Instructions to follow
For each line below that includes the word "wrist", make a copy.

Data supplied

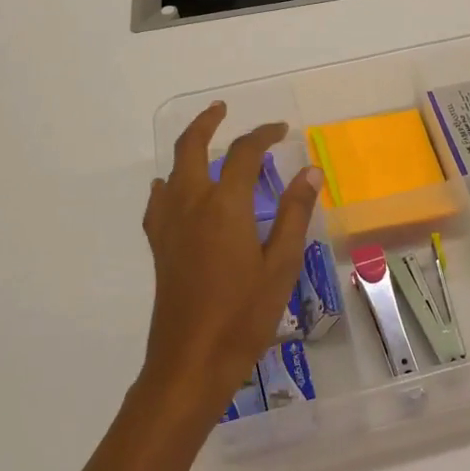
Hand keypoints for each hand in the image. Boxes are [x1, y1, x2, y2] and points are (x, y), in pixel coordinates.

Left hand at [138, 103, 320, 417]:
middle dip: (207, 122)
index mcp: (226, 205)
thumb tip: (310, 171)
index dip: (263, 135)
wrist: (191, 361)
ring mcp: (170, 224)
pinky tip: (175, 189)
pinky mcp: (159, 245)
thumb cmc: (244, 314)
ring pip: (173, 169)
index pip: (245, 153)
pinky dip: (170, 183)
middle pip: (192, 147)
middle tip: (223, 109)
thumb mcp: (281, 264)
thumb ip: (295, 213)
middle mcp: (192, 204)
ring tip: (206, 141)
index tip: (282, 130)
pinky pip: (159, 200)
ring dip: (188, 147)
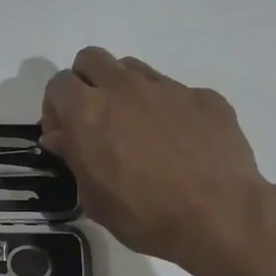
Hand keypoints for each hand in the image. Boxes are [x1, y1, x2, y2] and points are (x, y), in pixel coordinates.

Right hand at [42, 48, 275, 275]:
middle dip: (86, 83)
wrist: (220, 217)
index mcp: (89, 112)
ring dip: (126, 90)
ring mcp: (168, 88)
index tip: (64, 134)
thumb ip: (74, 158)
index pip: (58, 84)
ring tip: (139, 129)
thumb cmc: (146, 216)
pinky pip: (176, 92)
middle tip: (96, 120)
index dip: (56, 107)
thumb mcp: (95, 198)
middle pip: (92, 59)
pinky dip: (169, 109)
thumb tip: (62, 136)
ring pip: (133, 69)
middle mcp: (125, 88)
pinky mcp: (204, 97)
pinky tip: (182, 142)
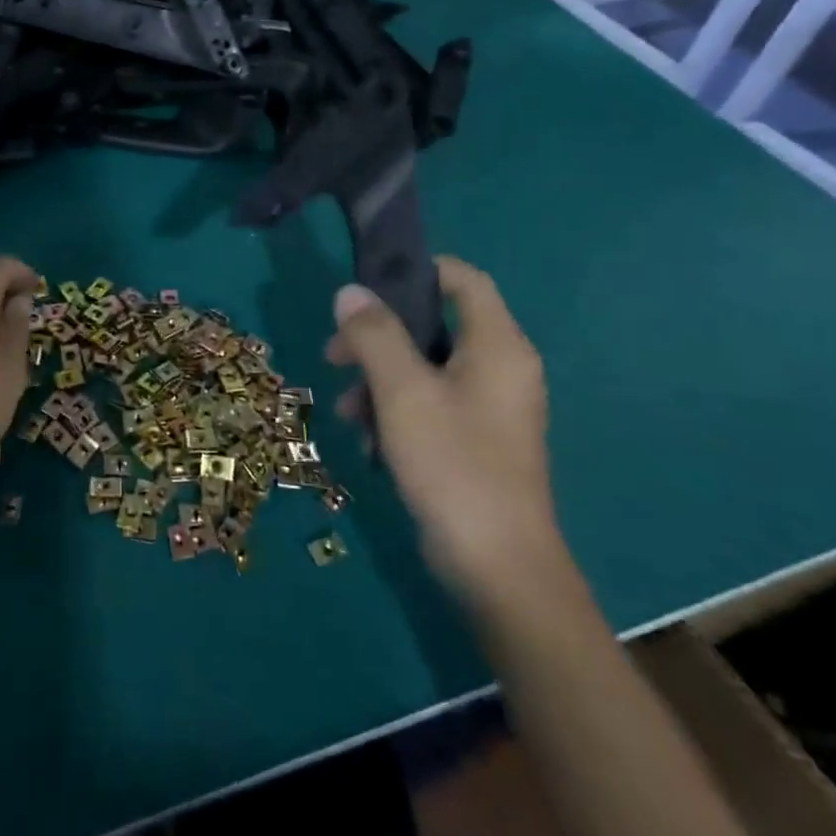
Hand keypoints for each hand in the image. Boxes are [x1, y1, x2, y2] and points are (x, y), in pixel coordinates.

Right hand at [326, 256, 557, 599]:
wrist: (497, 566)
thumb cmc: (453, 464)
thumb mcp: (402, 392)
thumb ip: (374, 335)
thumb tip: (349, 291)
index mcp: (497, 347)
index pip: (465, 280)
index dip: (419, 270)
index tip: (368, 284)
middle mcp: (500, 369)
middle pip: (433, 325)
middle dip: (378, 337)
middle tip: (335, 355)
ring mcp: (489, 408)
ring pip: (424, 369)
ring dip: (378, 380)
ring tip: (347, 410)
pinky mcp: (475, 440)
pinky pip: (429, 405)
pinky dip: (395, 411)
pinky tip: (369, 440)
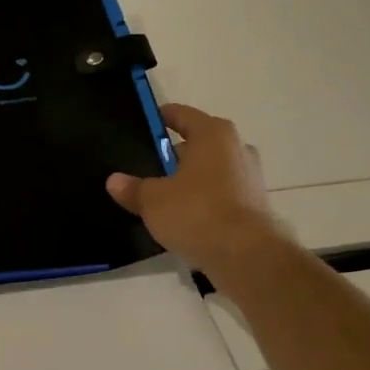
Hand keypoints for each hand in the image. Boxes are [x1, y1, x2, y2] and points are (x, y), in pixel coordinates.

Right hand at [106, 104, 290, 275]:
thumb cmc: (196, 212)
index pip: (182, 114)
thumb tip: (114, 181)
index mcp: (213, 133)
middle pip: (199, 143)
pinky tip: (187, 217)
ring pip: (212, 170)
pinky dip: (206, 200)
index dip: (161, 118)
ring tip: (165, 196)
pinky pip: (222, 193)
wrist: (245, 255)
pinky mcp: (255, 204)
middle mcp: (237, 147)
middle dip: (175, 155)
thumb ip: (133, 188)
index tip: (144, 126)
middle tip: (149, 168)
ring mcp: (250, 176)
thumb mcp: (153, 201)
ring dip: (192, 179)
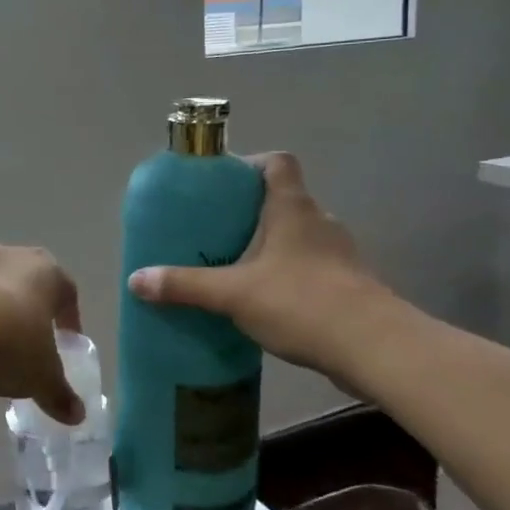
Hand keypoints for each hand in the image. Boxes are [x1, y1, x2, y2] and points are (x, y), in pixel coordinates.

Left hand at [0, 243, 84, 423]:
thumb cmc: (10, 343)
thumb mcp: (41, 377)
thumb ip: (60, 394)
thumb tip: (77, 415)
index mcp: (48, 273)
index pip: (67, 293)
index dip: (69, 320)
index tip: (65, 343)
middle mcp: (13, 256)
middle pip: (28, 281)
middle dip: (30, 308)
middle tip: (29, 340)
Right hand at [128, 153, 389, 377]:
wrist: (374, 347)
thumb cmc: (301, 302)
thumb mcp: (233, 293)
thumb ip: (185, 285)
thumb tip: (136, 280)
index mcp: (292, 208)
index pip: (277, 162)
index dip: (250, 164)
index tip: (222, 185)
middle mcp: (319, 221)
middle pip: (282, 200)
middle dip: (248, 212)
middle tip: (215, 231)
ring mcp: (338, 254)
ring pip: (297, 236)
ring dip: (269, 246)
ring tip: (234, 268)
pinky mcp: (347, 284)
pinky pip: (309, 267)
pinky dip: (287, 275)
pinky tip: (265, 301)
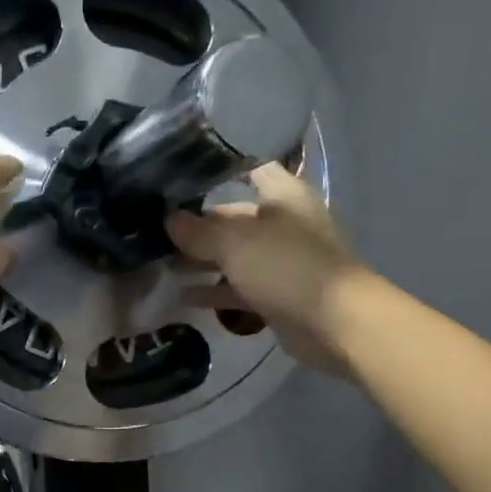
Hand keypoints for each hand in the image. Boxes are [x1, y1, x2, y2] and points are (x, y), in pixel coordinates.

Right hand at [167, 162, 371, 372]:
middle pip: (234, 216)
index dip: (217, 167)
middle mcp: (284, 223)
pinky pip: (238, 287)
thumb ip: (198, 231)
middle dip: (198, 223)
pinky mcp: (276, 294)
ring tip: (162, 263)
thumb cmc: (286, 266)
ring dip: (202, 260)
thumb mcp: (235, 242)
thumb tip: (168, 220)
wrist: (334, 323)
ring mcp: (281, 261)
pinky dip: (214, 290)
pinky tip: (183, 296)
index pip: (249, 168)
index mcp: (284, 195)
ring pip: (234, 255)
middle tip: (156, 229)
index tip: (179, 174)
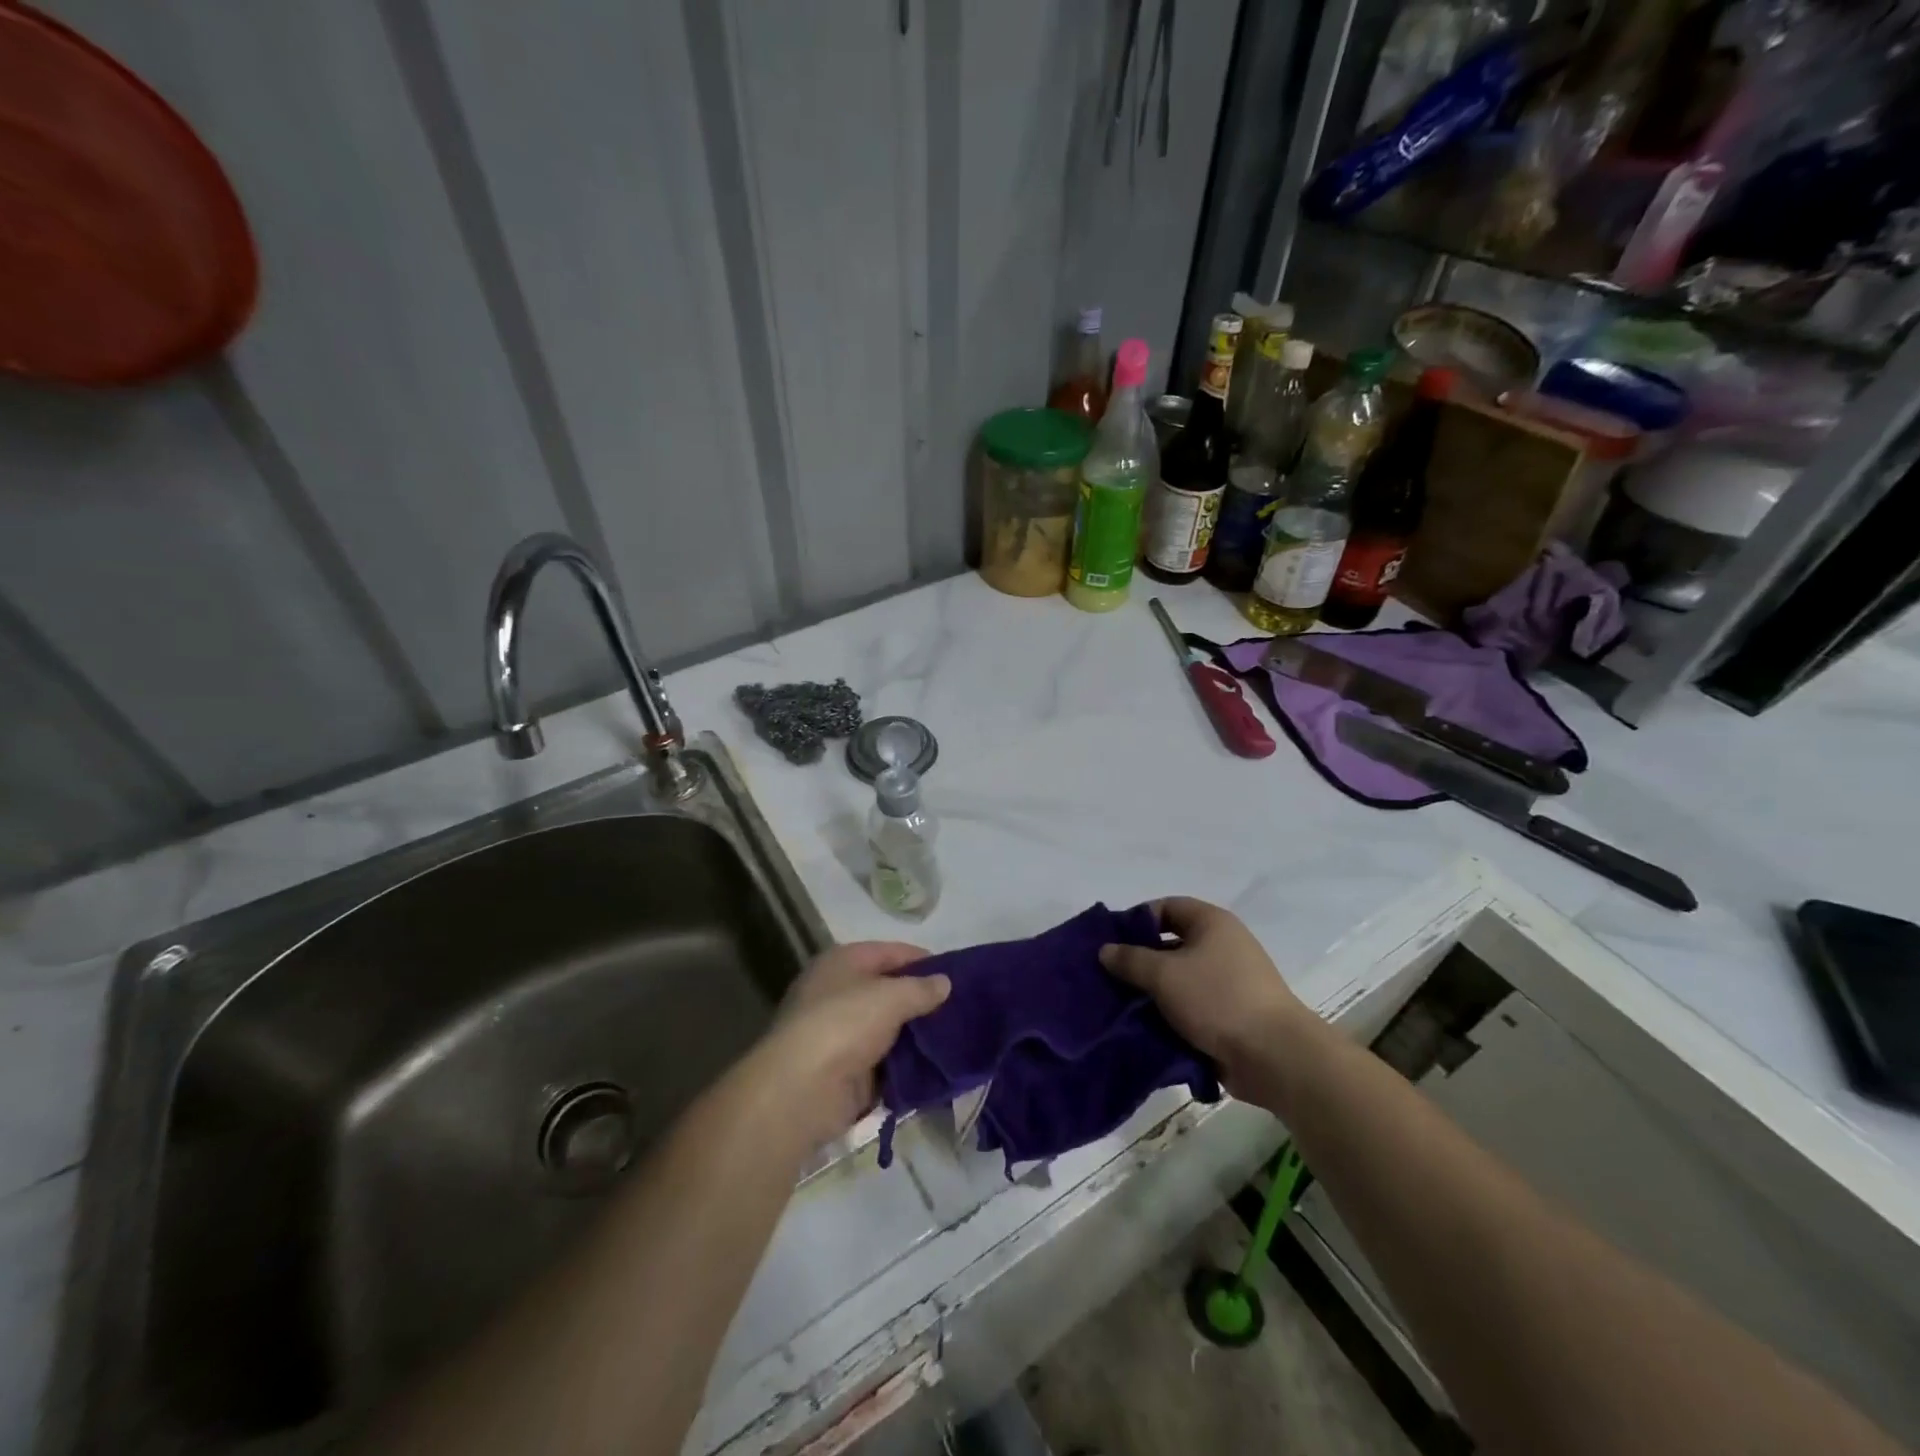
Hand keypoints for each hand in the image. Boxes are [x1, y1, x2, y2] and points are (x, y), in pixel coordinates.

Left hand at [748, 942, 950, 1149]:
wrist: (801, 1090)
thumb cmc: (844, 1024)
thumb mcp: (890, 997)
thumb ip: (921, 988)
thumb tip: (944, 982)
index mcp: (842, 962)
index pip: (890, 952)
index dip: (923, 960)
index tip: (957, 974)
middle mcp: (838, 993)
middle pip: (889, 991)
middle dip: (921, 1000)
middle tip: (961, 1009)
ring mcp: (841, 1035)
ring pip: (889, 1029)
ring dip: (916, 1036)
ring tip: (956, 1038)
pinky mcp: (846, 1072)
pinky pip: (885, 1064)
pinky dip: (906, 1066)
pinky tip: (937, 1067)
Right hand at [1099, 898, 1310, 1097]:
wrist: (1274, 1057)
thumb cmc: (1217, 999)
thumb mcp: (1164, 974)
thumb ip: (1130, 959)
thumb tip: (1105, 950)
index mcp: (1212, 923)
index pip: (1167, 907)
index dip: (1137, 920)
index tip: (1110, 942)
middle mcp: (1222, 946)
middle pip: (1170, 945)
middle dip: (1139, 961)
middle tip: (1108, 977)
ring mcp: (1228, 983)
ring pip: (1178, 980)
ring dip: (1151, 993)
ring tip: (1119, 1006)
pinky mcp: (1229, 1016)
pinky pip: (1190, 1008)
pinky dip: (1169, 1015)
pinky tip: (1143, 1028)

Solved exercise
wrist: (191, 361)
wrist: (220, 217)
wrist: (497, 566)
wrist: (245, 255)
wrist: (374, 347)
wrist: (334, 323)
wrist: (801, 1090)
wrist: (1274, 1057)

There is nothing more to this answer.